Using that procedure, we converted 10.75 to (1010.11) _{2}

2.Make the converted binary number to normalize form

For floating point numbers, we always normalize it like 1.significant bit * 2 ^{exponent}

So, 1010.11 will be normalized as,

1.01011 * 2 ^{3}. Since I have shifted 3 bits to left side.

#### Pictorial Explanation

3.Add bias to exponent

In floating number, no concept called 2’s complement to store negative numbers. To overcame that, they came up with bias concept where we add some positive value to negative exponent and make it positive.

In general, whether it negative or positive they add bias value to exponent value to reduce implementation complexity.

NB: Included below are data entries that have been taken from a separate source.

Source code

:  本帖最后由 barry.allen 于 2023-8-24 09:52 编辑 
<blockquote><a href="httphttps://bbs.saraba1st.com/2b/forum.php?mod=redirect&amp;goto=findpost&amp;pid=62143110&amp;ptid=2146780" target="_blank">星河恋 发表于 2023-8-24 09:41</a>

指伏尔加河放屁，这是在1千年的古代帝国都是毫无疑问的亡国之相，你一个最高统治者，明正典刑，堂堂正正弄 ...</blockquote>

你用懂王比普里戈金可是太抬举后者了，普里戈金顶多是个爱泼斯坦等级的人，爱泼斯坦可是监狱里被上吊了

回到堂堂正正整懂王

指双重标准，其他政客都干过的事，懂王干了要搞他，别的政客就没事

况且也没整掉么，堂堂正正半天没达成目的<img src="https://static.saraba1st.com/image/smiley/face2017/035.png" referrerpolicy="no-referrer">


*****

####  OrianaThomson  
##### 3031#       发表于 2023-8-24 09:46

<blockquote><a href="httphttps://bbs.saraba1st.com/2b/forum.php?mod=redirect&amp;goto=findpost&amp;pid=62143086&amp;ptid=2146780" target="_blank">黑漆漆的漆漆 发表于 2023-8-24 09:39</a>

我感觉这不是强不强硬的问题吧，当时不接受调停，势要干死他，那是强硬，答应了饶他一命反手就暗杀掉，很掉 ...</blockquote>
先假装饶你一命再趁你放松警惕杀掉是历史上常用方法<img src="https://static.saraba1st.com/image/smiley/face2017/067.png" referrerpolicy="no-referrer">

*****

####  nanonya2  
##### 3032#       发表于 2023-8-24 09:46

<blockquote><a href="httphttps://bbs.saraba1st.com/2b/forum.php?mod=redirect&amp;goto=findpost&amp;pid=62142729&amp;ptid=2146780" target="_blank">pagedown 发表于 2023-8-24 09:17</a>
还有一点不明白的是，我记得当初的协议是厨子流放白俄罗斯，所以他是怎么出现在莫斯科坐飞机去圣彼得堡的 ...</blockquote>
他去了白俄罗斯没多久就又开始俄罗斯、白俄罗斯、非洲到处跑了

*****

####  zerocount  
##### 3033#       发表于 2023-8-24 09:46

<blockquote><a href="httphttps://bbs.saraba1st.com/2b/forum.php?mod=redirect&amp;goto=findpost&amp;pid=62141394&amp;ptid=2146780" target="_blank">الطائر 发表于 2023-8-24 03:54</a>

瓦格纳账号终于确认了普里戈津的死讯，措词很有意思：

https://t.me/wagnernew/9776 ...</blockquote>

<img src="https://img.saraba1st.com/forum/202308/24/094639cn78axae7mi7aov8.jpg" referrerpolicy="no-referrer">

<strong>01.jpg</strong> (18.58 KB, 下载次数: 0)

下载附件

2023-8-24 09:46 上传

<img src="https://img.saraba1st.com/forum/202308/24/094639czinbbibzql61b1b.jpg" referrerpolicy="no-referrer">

Formula to calculate bias value is

bias_{n} = 2^{n-1} - 1;

Here, we have allocated 8 bits for exponent. So n will be 8

So, 2 ^{7} - 1 = 127

Hence the normalized exponent value will be,

Actual exponent + bias value which is 130 (3 + 127)

Binary form of 130 is (10000010) _{2}

## Representation

Now we have,

Sign bit 0 because 10.75 is positive number

Exponent value is 130 which is (10000010) _{2}

Significant value is 1.01011, here we can eliminate 1 before the dot (.) because whatever be the number we always going to normalize as 1.something. So, no need to store the 1. Just take bits after the dot (.) which is 01011.

#### Pictorial Explanation

# Double precision Number - Double

To store double, computer will allocate 8 byte (64 bit) memory.

Where,

1 bit for sign,

11 bit for exponent,

52 bit for significant.

only difference between double and float representation is the bias value.

Here we use 11 bit for exponent.So bias value will be 2^{11 - 1} - 1 i.e 2^{10} - 1 which is 1023.

in the case of double, 1023 will be added to exponent. Remaining procedures are as same as floating representation.